First we need to define a Maybe algebra which means we need to define signature creation and elimination Maybe values. Maybe has two constructors, so to deconstruct we need two functions, handle each case appropriately, and unify the result type.

// Maybe algebra
public interface MaybeAlg<F> {
  // Introduction
  App<F, a> just<a>( a aa );
  App<F, a> nothing<a>();

  // Elimination
  b runMaybe<a, b>( App<F, a> ma, Func<b> onNothing, Func<a, b> onJust );
}

2. Define lifted functions with the context (boilerplate code)

These are the functions we actually use in our code, not the functions on interfaces directly.

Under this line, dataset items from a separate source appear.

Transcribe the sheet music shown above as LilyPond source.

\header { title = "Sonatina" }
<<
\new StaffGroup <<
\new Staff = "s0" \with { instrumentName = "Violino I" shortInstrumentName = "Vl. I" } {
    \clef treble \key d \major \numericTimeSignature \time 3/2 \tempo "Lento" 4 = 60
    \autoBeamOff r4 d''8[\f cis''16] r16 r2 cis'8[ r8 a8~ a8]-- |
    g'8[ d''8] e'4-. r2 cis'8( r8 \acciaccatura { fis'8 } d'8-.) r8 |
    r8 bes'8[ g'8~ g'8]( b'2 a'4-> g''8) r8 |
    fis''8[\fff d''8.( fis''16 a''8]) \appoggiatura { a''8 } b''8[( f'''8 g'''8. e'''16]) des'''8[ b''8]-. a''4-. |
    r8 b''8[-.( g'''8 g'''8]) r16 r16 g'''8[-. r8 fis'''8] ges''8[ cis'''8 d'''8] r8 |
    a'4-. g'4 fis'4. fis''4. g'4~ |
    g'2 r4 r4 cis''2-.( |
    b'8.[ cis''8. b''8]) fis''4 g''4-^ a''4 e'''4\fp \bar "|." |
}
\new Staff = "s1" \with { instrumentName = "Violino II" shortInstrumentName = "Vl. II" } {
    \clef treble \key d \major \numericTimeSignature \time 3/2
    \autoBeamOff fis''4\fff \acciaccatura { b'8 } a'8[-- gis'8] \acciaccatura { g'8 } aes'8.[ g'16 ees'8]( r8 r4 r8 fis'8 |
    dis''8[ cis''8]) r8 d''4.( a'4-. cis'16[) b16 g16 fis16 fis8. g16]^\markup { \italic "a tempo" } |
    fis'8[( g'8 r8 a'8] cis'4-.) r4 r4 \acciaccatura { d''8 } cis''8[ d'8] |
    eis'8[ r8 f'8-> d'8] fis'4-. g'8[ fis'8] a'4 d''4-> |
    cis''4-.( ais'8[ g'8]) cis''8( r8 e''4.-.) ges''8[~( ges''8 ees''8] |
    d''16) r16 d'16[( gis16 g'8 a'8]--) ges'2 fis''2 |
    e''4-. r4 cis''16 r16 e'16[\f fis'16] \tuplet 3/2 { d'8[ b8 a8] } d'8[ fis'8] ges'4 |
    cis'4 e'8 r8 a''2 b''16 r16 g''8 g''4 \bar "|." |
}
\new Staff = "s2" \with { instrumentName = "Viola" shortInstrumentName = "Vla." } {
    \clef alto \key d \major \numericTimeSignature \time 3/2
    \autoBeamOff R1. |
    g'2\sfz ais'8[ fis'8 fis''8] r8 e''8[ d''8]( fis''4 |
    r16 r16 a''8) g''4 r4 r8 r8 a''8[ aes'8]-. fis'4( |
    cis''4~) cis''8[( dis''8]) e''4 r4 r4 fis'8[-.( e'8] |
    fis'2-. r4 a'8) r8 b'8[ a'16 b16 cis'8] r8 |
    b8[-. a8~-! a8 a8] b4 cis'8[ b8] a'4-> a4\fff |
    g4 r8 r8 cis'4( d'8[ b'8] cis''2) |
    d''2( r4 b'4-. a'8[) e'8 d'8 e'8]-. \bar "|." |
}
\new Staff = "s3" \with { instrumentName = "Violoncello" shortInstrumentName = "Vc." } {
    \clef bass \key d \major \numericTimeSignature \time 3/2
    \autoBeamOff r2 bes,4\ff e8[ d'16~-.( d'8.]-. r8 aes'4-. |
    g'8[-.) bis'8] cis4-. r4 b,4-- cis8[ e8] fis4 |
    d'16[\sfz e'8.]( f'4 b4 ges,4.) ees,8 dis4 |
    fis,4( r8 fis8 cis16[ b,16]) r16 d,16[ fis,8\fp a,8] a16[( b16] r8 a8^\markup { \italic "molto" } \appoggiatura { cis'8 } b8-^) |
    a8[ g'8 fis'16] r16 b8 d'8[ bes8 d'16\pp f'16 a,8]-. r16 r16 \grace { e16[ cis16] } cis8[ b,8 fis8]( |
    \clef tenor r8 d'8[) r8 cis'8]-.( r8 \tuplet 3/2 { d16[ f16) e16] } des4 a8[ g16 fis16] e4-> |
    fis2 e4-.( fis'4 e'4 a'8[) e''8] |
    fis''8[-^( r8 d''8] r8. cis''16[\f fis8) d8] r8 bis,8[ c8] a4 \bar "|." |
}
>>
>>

They represent expressions in our DSL language.

// nothing
public static (App<F, a>, __) nothing<F, a, __>( this (F, __ ctx) ma )
  where __ : MaybeAlg<F> => (ma.ctx.nothing<a>(), ma.ctx);

// just
public static (App<F, a>, __) just<F, a, __>( this (F, __ ctx) ma, a aa )
  where __ : MaybeAlg<F> => (ma.ctx.just<a>( aa ), ma.ctx);

// runMaybe
public static b runMaybe<F, a, b, __>( this (App<F, a> x, __ ctx) ma, Func<b> onNothing, Func<a, b> onJust )
  where __ : MaybeAlg<F> => ma.ctx.runMaybe( ma.x, onNothing, onJust );

3. Define higher-kinded representation (type constructor)

The higher-kinded type is just an empty interface definition which represents Maybe :: Type -> Type type constructor, without generic parameter like Maybe<a>.
Specific implementation of Maybe deals with the concrete representation where generic parameter a is applied (on the type level) to this type App<Maybe, a>.